Local whales, sharks and dolphins in limelight

The Department of the Environment, along with Marine Conservation International and the Save Our Seas Foundation is currently undertaking a study to determine what species of whale, dolphin and shark occur in Cayman waters.

During the team’s time in Cayman, they will be implementing a species action plan and a habitat action plan.

Mauvis Gore of Marine Conservation international remarked, ‘It is an achievement for the Cayman Islands to be doing this, ahead of many other countries.’

Director of the Department of the Environment Gina Ebanks-Petrie explained the importance of the data being collected.

‘This work is extremely important in that it lets us know what species are here and reveals trends that give us the tools to make educated decisions regarding policy,’ she said.

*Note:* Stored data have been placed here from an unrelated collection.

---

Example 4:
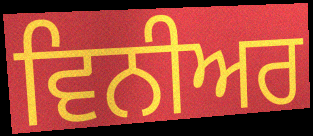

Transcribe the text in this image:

ਵਿਨੀਅਰ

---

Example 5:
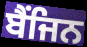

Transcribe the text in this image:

ਬੈਂਜਿਨ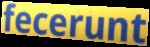
fecerunt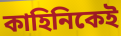
কাহিনিকেই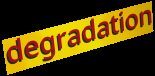
degradationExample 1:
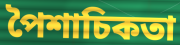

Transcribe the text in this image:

পৈশাচিকতা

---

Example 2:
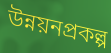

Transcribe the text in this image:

উন্নয়নপ্রকল্প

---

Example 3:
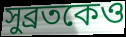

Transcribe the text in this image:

সুব্রতকেও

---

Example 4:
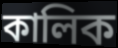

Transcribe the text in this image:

কালিক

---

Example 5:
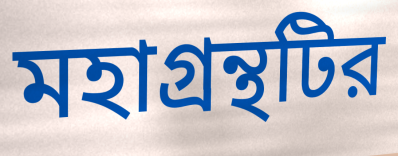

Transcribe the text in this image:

মহাগ্রন্থটির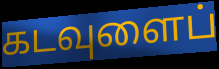
கடவுளைப்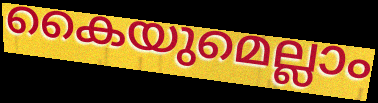
കൈയുമെല്ലാം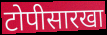
टोपीसारखाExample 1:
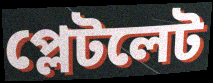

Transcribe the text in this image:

প্লেটলেট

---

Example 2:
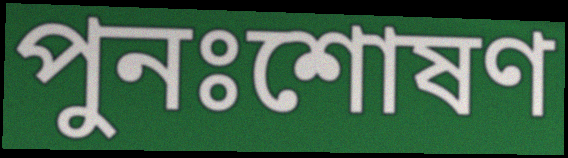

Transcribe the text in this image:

পুনঃশোষণ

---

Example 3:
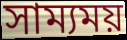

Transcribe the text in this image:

সাম্যময়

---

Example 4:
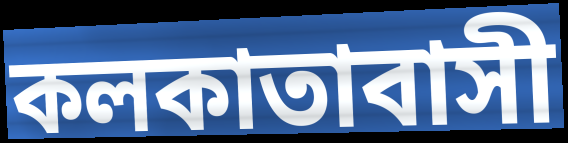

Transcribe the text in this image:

কলকাতাবাসী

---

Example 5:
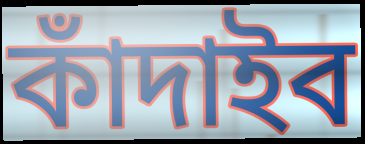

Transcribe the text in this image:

কাঁদাইব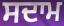
ਸਦਾਮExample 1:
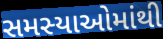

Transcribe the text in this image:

સમસ્યાઓમાંથી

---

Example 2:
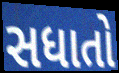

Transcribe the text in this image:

સધાતો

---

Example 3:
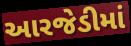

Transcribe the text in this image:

આરજેડીમાં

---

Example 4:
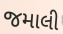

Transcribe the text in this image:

જમાલી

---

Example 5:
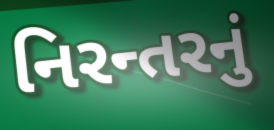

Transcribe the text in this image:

નિરન્તરનું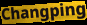
Changping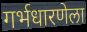
गर्भधारणेला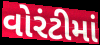
વોરંટીમાં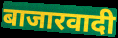
बाजारवादीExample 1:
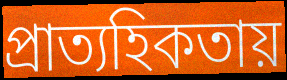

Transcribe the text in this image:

প্রাত্যহিকতায়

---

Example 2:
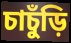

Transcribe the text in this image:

চাচুঁড়ি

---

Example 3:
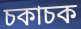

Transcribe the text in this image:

চকাচক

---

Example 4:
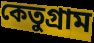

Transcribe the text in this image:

কেতুগ্রাম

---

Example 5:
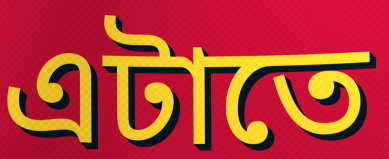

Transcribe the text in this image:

এটাতেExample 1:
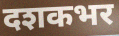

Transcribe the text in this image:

दशकभर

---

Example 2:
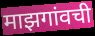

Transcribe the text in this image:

माझगांवची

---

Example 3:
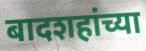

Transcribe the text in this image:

बादशहांच्या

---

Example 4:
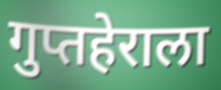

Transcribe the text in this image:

गुप्तहेराला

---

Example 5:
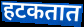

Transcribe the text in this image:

हटकतात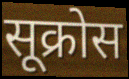
सूक्रोसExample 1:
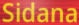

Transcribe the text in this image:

Sidana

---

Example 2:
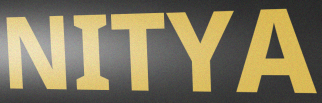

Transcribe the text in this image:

NITYA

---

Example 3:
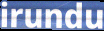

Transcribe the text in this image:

irundu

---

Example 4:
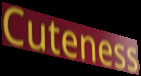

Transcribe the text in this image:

Cuteness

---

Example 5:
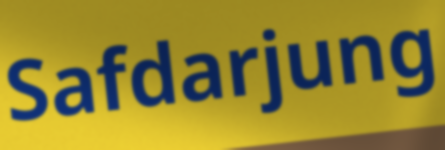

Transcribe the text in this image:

Safdarjung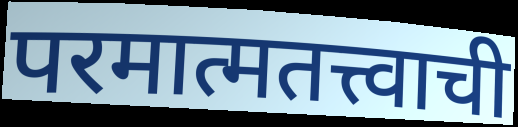
परमात्मतत्त्वाची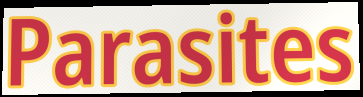
Parasites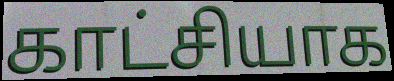
காட்சியாகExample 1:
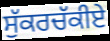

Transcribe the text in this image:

ਸੁੱਕਰਚੱਕੀਏ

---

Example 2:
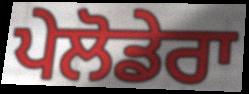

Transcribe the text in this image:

ਪੇਲੋਡੇਰਾ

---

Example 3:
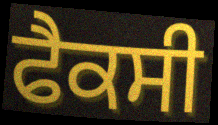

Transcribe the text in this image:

Similar undertakings have been conducted in countries such as Pakistan and Egypt and Dr. Gore has done work in the Cayman Islands before, studying the coral reefs.

‘It is important for us to have the community’s support and involvement,’ said Ms Gore, whose PhD is in Marine Biology.

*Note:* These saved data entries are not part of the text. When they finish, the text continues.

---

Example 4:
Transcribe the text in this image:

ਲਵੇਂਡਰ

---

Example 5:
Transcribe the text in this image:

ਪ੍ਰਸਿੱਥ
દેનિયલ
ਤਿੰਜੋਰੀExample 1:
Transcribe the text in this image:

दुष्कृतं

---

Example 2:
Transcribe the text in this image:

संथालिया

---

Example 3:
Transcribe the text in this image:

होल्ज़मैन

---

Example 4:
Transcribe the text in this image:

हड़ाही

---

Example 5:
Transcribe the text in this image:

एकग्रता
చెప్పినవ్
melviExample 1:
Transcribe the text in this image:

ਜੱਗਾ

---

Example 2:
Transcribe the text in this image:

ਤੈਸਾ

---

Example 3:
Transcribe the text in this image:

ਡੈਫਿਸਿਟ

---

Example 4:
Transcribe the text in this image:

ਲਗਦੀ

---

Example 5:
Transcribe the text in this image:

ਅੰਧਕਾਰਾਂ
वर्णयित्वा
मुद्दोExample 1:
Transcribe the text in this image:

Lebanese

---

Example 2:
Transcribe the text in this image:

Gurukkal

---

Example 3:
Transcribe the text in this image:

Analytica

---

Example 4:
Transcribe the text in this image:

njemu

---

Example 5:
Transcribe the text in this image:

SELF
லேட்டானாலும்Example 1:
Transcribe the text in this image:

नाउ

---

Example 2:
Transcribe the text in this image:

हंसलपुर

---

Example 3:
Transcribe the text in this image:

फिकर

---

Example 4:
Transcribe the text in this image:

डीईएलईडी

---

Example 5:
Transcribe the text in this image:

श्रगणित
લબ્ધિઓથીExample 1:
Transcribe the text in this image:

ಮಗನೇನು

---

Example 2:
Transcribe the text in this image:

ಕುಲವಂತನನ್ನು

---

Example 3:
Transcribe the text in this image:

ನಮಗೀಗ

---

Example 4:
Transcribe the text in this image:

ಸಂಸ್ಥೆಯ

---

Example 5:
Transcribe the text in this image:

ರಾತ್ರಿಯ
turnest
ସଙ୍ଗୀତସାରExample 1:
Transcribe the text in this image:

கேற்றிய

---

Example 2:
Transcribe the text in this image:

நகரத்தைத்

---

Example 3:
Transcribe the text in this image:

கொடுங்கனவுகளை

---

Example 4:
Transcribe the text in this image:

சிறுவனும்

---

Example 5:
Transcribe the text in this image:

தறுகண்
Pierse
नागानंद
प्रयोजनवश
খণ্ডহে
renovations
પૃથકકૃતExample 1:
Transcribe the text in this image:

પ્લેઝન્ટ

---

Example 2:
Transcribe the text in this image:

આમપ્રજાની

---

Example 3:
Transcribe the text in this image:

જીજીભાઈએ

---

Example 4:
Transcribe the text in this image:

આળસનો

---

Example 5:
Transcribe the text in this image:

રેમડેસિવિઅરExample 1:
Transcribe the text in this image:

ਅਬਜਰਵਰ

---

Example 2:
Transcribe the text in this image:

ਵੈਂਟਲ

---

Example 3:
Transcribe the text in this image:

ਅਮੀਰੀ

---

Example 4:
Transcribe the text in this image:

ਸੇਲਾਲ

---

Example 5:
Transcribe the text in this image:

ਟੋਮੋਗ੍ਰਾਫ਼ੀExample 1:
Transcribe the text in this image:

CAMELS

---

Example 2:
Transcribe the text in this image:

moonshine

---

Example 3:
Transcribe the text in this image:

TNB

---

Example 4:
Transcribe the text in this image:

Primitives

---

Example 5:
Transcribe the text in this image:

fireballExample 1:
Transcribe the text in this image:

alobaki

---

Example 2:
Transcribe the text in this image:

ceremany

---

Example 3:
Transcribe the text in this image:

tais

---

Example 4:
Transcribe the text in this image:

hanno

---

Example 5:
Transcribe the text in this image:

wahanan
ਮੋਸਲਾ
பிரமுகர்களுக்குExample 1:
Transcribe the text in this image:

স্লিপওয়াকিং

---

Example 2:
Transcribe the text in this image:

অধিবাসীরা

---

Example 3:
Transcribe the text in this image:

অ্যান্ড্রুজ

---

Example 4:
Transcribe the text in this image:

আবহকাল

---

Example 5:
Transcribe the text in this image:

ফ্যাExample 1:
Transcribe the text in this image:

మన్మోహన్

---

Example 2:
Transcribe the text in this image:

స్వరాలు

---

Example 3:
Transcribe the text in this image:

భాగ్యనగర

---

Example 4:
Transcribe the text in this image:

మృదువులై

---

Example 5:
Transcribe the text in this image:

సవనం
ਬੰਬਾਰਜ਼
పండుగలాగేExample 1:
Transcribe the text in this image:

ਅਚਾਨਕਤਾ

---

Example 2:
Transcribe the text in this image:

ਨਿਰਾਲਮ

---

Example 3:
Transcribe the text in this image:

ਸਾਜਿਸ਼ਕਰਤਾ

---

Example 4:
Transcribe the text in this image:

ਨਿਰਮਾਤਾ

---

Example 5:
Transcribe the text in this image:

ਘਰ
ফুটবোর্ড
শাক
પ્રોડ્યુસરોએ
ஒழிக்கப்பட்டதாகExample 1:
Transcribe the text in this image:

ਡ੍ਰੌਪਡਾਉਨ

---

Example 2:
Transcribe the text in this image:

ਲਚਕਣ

She cited as an example the misinformation printed in one local publication purporting that there were shark hunters on island.

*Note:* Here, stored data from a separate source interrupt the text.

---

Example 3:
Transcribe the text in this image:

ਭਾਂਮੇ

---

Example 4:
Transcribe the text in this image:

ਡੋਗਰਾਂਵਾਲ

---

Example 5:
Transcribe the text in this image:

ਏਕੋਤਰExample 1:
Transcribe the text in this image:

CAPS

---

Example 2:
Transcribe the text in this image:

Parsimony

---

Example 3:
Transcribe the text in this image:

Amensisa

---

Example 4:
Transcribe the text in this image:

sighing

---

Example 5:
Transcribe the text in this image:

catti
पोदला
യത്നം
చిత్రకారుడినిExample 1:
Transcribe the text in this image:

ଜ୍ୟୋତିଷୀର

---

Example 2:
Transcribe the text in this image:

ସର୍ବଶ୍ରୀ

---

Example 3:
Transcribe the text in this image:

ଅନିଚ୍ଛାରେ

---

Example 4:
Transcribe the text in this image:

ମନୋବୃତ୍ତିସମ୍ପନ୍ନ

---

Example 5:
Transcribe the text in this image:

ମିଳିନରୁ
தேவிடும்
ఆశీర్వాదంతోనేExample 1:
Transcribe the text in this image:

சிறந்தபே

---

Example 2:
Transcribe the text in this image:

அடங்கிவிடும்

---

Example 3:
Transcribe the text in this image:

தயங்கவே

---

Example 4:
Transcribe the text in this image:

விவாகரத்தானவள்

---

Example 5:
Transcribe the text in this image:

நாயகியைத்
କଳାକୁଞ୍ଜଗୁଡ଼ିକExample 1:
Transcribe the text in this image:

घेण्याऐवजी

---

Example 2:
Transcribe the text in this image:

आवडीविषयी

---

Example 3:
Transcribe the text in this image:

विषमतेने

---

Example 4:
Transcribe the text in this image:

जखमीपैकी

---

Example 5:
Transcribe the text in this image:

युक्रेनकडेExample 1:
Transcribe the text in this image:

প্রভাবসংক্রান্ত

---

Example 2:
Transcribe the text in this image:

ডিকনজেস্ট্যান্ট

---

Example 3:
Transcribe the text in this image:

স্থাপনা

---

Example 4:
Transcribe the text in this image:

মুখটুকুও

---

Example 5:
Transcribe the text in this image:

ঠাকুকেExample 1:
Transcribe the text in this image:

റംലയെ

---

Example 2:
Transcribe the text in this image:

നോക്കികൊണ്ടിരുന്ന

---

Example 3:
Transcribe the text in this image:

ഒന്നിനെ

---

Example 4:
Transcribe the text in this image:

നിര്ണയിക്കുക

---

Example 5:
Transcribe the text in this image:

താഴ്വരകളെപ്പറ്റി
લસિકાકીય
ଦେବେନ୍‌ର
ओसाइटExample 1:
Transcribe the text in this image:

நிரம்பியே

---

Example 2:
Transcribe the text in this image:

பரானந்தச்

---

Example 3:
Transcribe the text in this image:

Both she and Mrs. Ebanks-Petrie laughed at the slight but emphasised the true importance of people knowing why the team was here in order to avoid persons mistaking the researchers for poachers of the Island’s marine life.

They added that this undertaking and making sure the marine environment was thriving was crucial, especially to our dive tourism industry.

This study coincides with several incidents of creatures washing up on Cayman’s shores but is not as a result of these occurrences.

Funding for the initiative is provided by the Overseas Territories Environmental Programme.